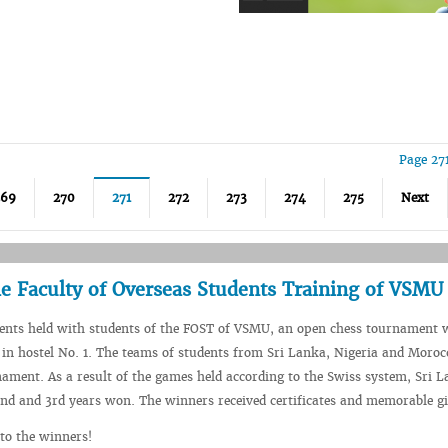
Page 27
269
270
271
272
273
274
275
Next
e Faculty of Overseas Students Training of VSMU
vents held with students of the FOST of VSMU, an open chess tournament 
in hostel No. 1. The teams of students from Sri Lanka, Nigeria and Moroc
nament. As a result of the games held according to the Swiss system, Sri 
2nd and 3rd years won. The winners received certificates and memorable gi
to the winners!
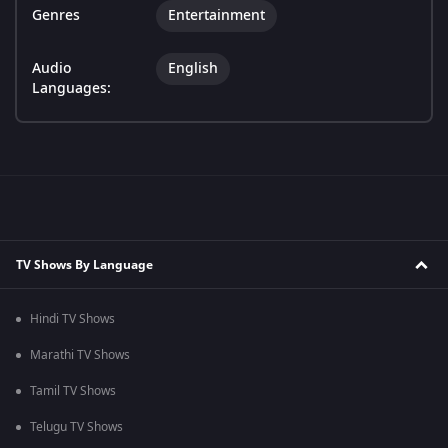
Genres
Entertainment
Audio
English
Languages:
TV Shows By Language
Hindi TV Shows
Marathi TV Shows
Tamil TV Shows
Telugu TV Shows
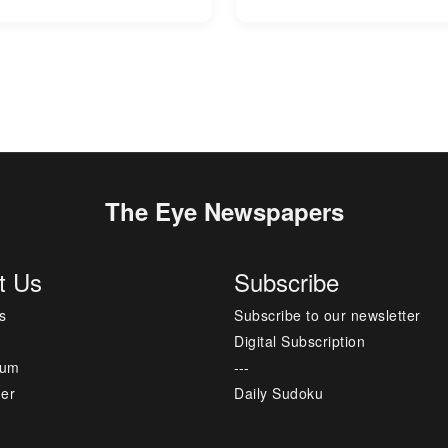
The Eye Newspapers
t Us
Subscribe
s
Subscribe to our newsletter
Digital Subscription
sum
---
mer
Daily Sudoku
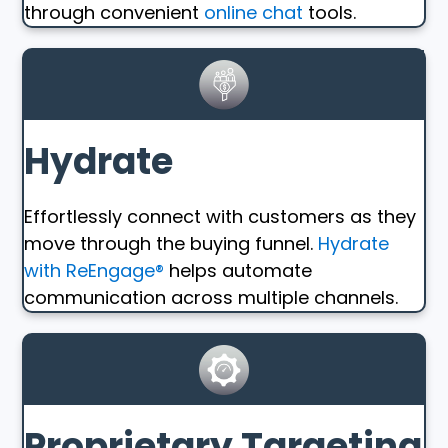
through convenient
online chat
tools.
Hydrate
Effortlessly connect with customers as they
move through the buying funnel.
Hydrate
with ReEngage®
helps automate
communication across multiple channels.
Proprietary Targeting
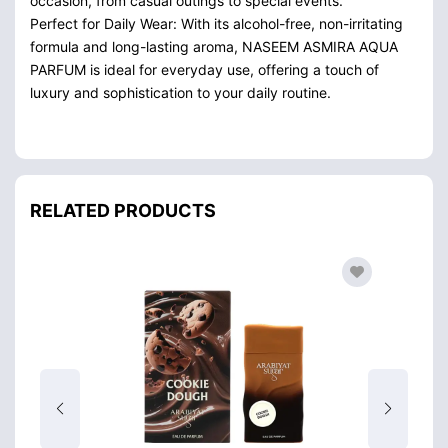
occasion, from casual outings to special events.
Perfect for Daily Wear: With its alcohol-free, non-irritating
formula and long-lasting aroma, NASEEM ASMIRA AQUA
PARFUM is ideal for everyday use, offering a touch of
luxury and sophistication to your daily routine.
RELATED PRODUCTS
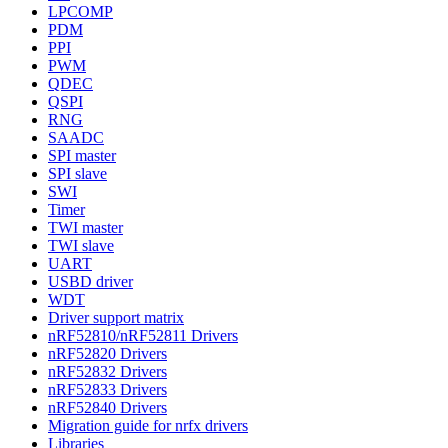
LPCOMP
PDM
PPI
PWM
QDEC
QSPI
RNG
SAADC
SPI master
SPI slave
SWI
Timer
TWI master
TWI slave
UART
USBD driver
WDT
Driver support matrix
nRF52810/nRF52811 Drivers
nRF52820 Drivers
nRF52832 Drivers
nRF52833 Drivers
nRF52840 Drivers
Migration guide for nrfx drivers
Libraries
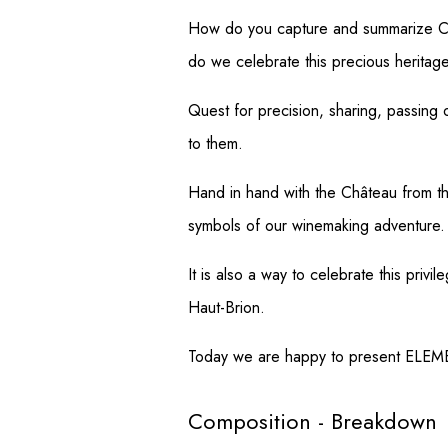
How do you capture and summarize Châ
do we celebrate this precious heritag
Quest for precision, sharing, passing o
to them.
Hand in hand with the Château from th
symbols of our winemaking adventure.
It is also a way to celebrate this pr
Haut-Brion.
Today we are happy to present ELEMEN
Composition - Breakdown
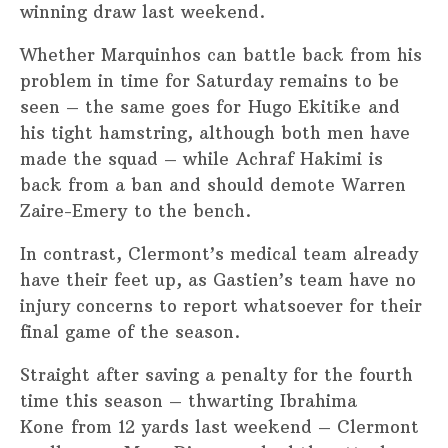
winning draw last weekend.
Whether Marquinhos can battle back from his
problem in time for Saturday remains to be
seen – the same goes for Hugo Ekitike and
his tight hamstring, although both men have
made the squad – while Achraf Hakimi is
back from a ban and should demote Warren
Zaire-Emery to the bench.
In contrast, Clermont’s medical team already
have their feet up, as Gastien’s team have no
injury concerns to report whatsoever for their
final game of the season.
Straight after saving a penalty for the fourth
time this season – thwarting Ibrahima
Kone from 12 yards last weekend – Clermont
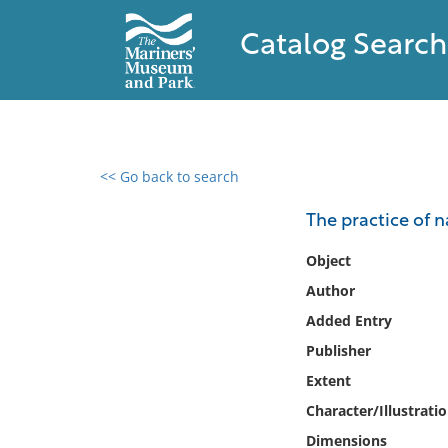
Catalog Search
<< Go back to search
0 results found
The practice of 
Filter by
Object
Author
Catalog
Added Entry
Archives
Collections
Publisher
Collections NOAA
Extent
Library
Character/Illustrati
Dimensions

==

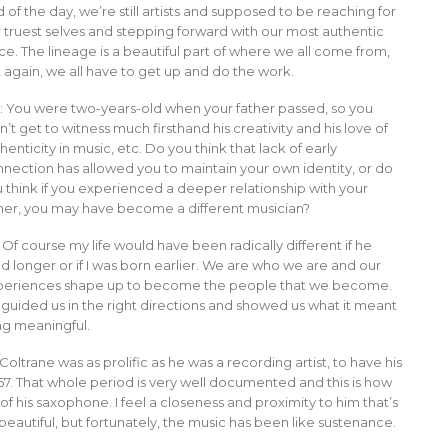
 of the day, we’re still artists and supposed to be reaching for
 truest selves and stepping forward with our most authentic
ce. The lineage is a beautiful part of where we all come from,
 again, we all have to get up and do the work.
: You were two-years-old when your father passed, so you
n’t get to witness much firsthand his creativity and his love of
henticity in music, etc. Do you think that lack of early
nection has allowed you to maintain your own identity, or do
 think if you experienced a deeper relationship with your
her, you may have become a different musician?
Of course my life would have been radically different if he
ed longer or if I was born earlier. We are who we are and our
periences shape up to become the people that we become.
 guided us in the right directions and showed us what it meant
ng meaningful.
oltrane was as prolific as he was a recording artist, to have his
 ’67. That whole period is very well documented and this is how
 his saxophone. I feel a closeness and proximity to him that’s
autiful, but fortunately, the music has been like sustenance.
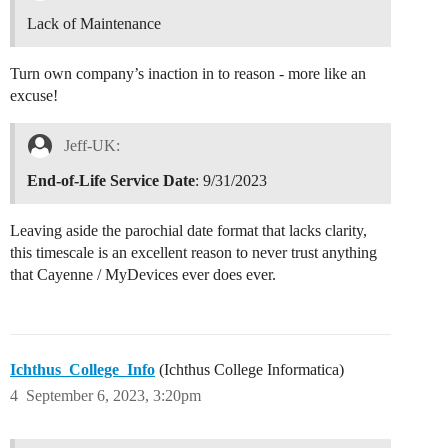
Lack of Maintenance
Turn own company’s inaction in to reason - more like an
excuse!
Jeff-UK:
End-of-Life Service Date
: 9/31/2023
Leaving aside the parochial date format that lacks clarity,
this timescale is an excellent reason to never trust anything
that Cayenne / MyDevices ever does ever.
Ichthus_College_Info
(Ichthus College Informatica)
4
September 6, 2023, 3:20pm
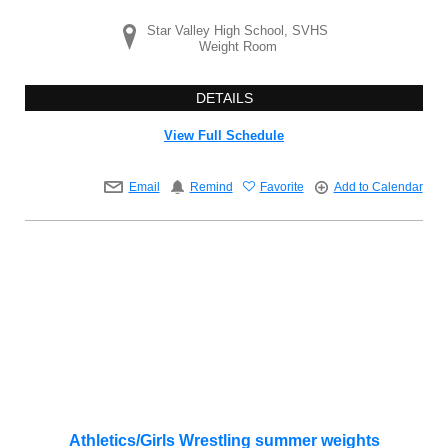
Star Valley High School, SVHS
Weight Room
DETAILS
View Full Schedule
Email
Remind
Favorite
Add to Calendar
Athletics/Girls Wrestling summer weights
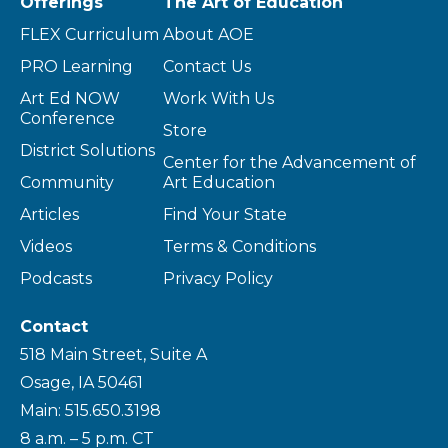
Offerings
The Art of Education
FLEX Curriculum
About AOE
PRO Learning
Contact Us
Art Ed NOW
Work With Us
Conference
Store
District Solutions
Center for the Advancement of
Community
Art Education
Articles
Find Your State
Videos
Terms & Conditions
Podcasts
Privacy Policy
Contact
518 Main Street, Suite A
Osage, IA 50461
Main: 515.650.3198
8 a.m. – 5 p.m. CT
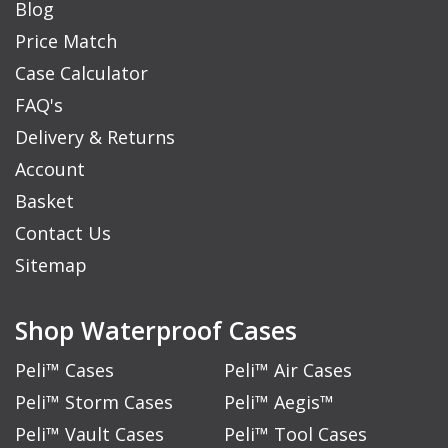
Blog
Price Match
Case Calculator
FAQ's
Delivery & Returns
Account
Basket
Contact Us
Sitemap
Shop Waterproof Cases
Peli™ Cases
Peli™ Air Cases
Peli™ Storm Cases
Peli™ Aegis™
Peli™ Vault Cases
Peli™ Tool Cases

- [Task brief]:
Pictures aside, print exactly the lines above starting with the one containing "henticity in music, etc." and going on through the one containing "Peli™ Tool Cases".

- [Task output]:
henticity in music, etc. Do you think that lack of early
nection has allowed you to maintain your own identity, or do
 think if you experienced a deeper relationship with your
her, you may have become a different musician?
Of course my life would have been radically different if he
ed longer or if I was born earlier. We are who we are and our
periences shape up to become the people that we become.
 guided us in the right directions and showed us what it meant
ng meaningful.
oltrane was as prolific as he was a recording artist, to have his
 ’67. That whole period is very well documented and this is how
 his saxophone. I feel a closeness and proximity to him that’s
autiful, but fortunately, the music has been like sustenance.
Lack of Maintenance
Turn own company’s inaction in to reason - more like an
excuse!
Jeff-UK:
End-of-Life Service Date
: 9/31/2023
Leaving aside the parochial date format that lacks clarity,
this timescale is an excellent reason to never trust anything
that Cayenne / MyDevices ever does ever.
Ichthus_College_Info
(Ichthus College Informatica)
4
September 6, 2023, 3:20pm
Star Valley High School, SVHS
Weight Room
DETAILS
View Full Schedule
Email
Remind
Favorite
Add to Calendar
Athletics/Girls Wrestling summer weights
Offerings
The Art of Education
FLEX Curriculum
About AOE
PRO Learning
Contact Us
Art Ed NOW
Work With Us
Conference
Store
District Solutions
Center for the Advancement of
Community
Art Education
Articles
Find Your State
Videos
Terms & Conditions
Podcasts
Privacy Policy
Contact
518 Main Street, Suite A
Osage, IA 50461
Main: 515.650.3198
8 a.m. – 5 p.m. CT
Blog
Price Match
Case Calculator
FAQ's
Delivery & Returns
Account
Basket
Contact Us
Sitemap
Shop Waterproof Cases
Peli™ Cases
Peli™ Air Cases
Peli™ Storm Cases
Peli™ Aegis™
Peli™ Vault Cases
Peli™ Tool Cases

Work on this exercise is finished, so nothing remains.